When you first started karate, what was a hope you had about earning your Black Belt? What did you imagine that would be like? How would it change your life?
When I first started karate, I was really unsure of myself. In some ways, I didn’t know if I really wanted to do it, but I discovered something that gave me the confidence and drive to push me forward. I imagined it would be difficult but worthwhile and that just pushed me more. As I pushed forward, I chose to become a junior instructor because of my love for karate and being able to lead by example to help others.
What are some actual challenges of earning a Black Belt and what have you learned from those challenges?
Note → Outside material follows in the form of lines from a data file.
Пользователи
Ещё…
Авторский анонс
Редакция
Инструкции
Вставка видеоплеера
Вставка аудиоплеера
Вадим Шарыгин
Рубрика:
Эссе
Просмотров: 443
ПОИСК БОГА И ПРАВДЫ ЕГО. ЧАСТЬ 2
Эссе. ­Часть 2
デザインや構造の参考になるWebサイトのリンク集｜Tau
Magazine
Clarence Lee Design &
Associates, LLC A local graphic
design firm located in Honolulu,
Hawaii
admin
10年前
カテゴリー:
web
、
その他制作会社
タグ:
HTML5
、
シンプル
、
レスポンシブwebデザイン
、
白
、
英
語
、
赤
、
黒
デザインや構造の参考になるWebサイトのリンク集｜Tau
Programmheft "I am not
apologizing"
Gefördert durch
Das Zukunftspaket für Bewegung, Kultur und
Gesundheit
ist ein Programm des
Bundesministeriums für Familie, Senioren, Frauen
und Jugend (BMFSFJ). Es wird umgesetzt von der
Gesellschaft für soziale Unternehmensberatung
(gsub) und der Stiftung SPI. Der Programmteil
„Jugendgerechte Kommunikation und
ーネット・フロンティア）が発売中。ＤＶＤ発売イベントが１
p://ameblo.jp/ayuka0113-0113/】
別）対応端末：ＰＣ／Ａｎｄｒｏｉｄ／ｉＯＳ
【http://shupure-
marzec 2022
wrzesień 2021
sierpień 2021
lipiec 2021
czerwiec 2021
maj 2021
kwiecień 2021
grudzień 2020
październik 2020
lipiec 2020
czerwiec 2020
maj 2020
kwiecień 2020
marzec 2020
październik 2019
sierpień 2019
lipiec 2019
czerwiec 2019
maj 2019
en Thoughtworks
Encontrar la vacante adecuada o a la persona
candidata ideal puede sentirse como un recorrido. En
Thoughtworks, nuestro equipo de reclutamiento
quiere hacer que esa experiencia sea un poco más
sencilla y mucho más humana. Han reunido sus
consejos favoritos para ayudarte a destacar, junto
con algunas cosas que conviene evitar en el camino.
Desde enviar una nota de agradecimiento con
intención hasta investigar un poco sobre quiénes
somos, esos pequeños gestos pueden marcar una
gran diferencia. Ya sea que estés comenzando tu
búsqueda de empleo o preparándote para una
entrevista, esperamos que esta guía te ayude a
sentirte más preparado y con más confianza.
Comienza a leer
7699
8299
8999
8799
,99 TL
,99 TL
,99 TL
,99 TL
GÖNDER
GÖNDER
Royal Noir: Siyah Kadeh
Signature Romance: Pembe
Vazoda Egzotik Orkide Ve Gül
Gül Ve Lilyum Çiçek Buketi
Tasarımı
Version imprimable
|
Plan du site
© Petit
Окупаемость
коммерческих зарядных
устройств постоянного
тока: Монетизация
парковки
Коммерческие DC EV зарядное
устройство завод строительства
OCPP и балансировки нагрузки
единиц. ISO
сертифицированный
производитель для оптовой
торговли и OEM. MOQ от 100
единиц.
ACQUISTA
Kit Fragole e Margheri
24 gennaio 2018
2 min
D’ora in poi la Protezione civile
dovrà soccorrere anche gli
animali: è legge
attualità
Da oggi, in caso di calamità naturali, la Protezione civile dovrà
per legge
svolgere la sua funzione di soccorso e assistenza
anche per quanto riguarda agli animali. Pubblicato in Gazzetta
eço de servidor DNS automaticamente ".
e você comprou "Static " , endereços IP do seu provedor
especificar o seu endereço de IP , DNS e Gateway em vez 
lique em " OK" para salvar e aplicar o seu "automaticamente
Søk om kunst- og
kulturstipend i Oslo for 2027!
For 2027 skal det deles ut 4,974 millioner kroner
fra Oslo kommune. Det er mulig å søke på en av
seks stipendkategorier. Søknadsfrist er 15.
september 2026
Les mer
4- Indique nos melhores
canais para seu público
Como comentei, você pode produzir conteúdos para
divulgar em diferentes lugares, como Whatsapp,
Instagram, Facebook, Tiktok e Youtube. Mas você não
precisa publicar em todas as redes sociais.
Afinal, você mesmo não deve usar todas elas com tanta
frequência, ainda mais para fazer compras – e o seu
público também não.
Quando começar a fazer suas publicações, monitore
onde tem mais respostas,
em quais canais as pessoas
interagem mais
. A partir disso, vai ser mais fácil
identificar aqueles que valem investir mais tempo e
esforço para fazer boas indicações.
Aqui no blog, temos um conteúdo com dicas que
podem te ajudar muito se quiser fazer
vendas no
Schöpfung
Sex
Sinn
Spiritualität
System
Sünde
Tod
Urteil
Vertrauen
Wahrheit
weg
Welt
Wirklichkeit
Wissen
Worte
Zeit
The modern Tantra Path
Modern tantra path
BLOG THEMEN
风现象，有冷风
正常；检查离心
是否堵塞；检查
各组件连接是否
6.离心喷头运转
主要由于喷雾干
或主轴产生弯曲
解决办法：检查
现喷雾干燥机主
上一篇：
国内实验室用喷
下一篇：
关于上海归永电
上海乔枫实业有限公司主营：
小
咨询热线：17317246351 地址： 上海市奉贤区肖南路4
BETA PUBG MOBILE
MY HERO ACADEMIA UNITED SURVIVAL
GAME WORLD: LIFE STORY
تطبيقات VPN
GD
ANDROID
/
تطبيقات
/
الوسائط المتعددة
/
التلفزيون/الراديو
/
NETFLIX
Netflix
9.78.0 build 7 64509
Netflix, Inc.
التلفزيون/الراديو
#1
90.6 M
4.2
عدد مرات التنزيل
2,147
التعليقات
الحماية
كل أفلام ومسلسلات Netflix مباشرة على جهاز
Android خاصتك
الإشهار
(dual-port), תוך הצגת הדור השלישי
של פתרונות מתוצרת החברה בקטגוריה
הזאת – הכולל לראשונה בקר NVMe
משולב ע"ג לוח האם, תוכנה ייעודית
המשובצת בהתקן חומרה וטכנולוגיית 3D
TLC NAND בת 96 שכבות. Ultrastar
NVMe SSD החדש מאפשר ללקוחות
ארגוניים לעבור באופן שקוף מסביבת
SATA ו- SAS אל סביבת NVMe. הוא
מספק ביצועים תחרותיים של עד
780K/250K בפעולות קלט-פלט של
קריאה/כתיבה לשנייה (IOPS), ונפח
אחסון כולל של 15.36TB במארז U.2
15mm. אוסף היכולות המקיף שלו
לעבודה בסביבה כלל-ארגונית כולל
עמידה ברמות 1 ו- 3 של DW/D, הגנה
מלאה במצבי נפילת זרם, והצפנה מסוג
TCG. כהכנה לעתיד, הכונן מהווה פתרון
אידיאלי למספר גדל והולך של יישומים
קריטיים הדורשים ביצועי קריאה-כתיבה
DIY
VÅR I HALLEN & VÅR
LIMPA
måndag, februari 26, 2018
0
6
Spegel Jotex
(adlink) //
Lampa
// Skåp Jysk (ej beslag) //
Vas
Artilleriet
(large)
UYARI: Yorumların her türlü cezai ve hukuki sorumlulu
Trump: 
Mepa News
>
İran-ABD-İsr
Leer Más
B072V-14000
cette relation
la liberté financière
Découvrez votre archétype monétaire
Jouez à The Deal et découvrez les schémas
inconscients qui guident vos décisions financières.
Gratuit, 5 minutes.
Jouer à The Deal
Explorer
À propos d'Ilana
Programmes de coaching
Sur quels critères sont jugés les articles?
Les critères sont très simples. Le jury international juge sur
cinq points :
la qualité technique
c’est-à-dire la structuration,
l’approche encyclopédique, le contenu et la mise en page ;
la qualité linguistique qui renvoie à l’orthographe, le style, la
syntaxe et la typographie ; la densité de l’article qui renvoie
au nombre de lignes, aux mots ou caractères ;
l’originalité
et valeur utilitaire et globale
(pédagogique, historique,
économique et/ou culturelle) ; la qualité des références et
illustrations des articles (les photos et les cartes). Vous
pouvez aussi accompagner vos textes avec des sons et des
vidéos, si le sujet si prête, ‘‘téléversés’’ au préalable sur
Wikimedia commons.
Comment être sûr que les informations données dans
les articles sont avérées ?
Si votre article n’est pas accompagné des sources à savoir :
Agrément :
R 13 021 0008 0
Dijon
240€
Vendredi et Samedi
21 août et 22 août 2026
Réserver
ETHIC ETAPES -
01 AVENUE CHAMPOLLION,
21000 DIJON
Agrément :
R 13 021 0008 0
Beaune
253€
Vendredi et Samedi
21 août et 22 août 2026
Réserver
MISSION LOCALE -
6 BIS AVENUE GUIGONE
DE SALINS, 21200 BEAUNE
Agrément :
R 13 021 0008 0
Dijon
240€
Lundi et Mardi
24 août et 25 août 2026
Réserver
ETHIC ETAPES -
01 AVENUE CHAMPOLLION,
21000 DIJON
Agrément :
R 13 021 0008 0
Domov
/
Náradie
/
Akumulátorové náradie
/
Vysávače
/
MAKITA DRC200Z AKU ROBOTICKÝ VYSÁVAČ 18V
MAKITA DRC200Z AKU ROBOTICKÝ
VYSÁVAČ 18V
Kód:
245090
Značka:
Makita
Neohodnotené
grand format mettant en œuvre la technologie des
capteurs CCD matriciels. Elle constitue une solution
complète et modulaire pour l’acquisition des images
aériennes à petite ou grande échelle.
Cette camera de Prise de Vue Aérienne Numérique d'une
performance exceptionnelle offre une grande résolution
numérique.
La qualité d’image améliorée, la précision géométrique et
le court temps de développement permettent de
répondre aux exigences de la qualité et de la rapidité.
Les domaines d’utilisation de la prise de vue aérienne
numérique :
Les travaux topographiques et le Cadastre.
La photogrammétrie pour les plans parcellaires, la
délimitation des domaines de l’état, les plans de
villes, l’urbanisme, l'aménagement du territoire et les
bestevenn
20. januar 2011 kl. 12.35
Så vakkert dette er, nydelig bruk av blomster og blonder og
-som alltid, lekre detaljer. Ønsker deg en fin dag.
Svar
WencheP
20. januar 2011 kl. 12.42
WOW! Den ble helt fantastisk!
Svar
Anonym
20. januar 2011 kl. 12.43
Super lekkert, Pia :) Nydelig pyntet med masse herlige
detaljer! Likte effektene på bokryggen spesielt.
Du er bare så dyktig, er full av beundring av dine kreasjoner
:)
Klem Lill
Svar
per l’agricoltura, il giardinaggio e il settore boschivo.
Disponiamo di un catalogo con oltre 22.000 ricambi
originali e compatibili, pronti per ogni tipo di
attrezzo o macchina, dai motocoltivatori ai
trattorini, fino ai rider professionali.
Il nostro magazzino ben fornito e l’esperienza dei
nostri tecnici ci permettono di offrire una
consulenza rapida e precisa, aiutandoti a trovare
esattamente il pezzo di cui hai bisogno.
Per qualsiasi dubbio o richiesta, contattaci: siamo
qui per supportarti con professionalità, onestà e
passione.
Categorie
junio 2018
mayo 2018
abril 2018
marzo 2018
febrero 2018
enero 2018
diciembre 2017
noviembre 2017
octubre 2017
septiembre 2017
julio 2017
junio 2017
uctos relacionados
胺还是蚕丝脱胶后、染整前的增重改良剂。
The biggest challenge is your own self and fighting the little voice in your head saying “It’s too hard” and “You can’t do it”. I’ve learned that my body is capable of doing more than I think it can and I challenge myself to keep pushing through even when it’s tough.
How would you describe your approach to karate instruction and leadership? What have you learned from your instructors?
When I go up to the front of the class, my goal is to have each student be able to go home with something they learned in class. Even with having to correct someone, I want them to feel good about their performance and not focus on the negative. Even when I’m not the person who is teaching the class, I want to be able to show my best performance in front of the students. That way I can push them to be their very best.
I’ve learned that patience and understanding while helping students is crucial to their success. Another thing I’ve learned is to not let my fears rule me, and to realize how strong I am when teaching/leading by example.
What would you say to a new white belt student who you want to see earn their Black Belt?
Your journey may be difficult at times, but you have a whole group of family around you to help you and continue pushing you to be your best. Always believe in yourself, and you will go far.